Sanft legte sie ihre Lippen auf meine und ich entspannte mich wieder. Endlich stand es für mich fest. Morgen würde ich mein großes Geheimnis lüften. „Zuerst oute ich mich vor meinen Eltern, dann werde ich James reinen Wein einschenken. Ich hoffe sehr, dass sie es verstehen werden!", teilte ich meine Gedanken mit Lilith, „Ich habe Angst, James könnte mich hassen. Jedoch hat er die Wahrheit verdient." Entschlossen lächelte ich meine Freundin an.

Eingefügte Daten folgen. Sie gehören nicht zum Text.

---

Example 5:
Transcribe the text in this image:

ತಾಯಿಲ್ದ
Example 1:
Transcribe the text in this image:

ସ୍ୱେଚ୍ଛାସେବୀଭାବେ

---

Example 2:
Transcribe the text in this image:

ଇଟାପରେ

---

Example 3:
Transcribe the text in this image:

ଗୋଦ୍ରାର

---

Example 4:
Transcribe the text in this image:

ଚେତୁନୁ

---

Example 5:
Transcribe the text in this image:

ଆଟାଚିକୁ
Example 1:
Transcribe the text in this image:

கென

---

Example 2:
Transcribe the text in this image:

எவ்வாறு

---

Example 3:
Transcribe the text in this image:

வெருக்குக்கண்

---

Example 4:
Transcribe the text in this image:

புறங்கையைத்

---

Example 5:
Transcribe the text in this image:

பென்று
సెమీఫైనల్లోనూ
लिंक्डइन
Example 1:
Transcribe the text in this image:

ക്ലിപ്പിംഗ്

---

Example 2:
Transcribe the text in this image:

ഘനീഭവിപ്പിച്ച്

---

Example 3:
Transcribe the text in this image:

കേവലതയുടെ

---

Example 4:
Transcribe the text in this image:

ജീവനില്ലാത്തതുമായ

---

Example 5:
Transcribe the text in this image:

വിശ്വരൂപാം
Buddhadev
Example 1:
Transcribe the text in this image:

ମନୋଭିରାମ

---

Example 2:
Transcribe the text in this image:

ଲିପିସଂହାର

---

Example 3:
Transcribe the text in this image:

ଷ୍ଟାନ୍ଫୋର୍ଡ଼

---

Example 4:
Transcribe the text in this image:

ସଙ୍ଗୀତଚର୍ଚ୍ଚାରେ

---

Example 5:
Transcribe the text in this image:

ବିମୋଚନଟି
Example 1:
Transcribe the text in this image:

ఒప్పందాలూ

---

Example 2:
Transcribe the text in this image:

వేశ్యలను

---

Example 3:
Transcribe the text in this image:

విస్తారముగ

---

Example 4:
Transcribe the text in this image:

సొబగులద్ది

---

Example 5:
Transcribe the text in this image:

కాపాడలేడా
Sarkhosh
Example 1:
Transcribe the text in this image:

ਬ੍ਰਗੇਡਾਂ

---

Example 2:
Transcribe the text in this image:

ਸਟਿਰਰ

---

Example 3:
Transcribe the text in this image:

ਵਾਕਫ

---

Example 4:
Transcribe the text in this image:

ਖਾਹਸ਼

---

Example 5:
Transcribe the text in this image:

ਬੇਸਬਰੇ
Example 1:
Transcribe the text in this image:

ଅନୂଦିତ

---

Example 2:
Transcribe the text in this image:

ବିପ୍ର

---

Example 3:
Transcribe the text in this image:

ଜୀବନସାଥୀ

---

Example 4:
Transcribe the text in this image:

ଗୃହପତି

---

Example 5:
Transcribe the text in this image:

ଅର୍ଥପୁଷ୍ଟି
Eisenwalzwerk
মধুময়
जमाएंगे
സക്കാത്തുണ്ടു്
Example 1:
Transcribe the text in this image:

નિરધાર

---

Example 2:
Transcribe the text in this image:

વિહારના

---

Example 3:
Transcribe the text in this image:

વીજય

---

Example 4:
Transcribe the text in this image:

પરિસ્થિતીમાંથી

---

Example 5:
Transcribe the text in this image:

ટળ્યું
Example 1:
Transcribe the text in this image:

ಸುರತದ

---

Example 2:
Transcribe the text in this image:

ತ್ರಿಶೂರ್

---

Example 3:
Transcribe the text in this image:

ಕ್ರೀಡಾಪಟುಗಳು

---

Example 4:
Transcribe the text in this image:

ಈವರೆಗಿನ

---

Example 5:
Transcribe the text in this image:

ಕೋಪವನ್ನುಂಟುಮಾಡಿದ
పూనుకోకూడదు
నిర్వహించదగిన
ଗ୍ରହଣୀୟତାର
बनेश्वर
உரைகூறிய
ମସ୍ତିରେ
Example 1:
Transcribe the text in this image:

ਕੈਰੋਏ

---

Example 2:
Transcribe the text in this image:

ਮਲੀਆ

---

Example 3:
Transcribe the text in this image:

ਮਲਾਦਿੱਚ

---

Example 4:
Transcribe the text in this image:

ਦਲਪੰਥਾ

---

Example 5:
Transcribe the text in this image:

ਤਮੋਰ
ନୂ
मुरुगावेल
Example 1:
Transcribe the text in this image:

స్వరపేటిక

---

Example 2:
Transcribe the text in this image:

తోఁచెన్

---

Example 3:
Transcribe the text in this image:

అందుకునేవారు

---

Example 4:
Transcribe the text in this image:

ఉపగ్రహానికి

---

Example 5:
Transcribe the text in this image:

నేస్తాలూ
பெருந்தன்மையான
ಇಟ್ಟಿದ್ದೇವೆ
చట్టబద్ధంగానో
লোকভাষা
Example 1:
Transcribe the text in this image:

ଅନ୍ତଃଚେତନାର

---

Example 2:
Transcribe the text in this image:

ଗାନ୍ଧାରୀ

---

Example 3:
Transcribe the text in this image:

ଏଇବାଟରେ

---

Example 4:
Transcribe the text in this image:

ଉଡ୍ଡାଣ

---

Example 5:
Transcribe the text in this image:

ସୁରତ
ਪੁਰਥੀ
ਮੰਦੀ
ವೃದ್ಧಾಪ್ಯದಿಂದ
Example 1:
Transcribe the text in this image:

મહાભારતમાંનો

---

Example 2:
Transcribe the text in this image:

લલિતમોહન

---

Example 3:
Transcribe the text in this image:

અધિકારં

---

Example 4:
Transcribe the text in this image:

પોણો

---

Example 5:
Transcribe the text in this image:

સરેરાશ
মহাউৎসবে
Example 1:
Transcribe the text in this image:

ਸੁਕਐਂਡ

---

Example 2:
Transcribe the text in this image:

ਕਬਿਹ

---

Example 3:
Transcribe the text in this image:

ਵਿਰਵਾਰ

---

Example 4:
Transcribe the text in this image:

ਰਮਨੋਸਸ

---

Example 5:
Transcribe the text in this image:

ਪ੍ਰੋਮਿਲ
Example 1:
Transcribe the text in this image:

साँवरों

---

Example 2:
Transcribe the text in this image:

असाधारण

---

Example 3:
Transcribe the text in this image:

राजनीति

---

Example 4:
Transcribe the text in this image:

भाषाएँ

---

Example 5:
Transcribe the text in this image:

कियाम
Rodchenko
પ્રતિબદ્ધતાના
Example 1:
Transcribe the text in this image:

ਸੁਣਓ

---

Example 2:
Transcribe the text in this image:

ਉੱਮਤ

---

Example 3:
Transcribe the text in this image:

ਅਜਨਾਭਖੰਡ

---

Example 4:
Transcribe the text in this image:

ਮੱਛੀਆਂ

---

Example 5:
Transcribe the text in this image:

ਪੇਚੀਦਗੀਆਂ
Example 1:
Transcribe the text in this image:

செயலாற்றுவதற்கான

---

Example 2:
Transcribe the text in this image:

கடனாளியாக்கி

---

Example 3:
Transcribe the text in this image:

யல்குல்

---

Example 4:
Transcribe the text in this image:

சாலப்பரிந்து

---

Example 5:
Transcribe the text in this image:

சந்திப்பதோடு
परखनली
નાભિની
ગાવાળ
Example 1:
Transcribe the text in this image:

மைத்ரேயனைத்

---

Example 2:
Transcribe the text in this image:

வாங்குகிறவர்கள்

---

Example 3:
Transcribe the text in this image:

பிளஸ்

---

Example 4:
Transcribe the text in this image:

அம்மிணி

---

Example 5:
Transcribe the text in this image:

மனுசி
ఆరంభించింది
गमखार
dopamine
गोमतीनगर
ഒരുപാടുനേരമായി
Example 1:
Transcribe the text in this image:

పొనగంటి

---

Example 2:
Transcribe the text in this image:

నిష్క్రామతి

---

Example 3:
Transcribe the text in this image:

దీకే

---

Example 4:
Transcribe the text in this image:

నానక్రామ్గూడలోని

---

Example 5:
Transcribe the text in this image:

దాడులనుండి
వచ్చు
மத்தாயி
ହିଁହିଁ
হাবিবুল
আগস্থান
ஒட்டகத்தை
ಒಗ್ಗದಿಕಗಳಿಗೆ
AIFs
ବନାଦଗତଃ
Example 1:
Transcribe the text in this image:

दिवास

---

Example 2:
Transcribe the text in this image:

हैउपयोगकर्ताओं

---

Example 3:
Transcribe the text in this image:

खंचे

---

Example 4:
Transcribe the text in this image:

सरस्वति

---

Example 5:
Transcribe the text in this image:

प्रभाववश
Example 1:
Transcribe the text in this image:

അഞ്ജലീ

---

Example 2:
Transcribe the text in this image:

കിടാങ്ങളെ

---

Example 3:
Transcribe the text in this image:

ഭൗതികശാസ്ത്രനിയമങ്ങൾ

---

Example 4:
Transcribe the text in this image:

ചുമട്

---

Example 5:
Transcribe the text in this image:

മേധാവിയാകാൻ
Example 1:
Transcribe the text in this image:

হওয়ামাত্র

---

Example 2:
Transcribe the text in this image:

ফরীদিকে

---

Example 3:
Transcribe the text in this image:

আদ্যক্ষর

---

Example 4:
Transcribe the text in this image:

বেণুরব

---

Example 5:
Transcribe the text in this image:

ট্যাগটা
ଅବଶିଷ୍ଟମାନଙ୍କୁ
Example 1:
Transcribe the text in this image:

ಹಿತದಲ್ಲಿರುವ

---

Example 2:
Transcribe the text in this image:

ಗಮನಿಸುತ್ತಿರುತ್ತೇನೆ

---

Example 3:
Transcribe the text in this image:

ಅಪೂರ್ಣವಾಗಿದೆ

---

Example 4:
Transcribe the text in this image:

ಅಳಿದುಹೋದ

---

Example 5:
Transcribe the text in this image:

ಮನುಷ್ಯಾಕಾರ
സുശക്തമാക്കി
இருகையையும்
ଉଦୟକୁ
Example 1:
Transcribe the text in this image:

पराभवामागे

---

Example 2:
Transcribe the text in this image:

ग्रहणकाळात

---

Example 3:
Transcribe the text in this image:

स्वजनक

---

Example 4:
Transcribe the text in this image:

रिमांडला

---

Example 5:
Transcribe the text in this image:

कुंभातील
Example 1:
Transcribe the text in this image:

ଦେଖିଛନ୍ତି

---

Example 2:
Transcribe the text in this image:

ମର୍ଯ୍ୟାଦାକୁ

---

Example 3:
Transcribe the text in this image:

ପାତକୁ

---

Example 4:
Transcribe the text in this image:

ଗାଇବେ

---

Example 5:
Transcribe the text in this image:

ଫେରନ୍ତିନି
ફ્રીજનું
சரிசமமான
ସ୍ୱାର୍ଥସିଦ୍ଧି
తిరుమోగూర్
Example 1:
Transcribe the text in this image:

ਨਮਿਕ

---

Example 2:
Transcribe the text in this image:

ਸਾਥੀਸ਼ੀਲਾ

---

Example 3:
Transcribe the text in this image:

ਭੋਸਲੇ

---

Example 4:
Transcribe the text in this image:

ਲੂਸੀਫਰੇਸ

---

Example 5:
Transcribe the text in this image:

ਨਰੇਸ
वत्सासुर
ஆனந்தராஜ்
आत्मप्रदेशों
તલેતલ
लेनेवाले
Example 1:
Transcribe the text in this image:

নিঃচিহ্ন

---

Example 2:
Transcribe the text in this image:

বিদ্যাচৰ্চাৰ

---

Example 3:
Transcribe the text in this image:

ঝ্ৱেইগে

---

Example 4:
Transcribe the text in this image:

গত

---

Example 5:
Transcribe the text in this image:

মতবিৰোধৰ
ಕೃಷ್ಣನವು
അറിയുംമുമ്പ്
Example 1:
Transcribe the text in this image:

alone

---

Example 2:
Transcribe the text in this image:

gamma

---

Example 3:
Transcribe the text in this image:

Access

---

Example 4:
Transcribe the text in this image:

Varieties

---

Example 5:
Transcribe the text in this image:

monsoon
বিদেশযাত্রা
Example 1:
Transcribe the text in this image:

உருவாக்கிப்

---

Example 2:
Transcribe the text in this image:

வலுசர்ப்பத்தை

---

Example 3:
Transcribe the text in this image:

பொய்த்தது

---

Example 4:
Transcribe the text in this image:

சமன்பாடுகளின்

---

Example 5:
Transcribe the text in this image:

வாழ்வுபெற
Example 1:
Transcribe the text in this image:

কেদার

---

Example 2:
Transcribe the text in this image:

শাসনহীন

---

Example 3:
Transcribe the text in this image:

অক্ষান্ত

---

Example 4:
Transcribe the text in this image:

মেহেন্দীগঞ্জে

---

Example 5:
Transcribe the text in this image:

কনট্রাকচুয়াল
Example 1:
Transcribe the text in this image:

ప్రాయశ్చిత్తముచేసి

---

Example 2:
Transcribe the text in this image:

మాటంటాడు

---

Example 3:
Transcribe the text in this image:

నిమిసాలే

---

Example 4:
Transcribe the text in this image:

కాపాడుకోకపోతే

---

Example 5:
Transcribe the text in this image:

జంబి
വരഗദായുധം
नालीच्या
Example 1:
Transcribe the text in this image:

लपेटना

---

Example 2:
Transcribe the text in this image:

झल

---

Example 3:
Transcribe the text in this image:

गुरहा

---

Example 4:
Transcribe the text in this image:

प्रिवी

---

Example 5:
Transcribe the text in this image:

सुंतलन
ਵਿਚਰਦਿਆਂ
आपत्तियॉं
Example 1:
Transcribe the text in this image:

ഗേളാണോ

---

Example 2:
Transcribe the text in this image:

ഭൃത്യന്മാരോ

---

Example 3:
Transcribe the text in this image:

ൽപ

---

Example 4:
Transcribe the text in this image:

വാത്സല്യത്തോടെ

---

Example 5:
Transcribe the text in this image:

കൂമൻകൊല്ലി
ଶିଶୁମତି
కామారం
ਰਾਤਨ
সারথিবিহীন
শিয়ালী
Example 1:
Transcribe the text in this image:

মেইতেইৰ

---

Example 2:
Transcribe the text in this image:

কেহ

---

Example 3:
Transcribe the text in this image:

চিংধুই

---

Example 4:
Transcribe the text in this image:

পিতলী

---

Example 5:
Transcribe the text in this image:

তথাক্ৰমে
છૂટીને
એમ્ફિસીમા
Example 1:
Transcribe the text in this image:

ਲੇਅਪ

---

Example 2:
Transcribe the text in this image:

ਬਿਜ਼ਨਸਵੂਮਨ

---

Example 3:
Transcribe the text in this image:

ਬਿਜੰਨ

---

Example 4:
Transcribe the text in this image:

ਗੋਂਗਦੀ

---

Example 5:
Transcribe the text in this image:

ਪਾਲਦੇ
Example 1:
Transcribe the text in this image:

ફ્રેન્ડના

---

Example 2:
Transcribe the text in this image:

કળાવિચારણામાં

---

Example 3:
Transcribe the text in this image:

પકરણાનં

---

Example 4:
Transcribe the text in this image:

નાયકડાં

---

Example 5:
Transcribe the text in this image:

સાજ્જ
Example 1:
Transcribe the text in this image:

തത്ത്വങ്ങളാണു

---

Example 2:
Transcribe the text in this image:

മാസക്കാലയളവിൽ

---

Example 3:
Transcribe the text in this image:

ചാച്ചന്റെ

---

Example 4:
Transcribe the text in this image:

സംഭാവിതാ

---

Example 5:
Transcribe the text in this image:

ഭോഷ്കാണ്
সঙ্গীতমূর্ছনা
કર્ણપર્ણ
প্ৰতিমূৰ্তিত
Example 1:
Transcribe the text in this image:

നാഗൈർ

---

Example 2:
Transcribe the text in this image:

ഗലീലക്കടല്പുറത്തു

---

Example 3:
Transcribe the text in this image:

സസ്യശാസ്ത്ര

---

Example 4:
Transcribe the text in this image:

Ich hatte sie wahrscheinlich noch nie zuvor so glücklich gesehen.
Schwungvoll zog Lilith mich in eine herzliche Umarmung. „Ich bin mir sicher alles wird gut werden. Deine Eltern sind mit Abstand die verständnisvollsten, die ich kenne. Sie lieben dich, komme was wolle! Und James, bestimmt wird er enttäuscht sein. Ich kann mir aber beim besten Willen nicht vorstellen, dass er dir die Schuld dafür geben wird. Dafür bist du ihm viel zu wichtig.", flüsterte sie mir ins Ohr, „Lass dir ruhig Zeit. Es muss nicht gleich jeder wissen. Ich glaube jedoch, es ist an der Zeit, deine Freunde einzuweihen. Denn die wahren, werden immer an deiner Seite stehen und für dich da sein." Zufrieden löste ich mich aus der Umarmung.
Morgen ist es endlich so weit. Ich bin bereit meine neue Identität mit der Welt zu teilen. Jeder soll mein wahres ich kennenlernen. Ich bin lesbisch und stolz darauf. Ich möchte endlich zu Lilith und mir stehen. Meine Beziehung werde ich nie wieder geheim halten, geschweige denn leugnen. Denn ich bin ein Mädchen und habe eine Freundin. Und verdammt nochmal, so fühlt es sich gut an! So ist es richtig und sollte jemand ein Problem damit haben, dann lernt er mich einmal so richtig kennen. Denn ich bin eine gefährliche Frau, nehmt euch in Acht!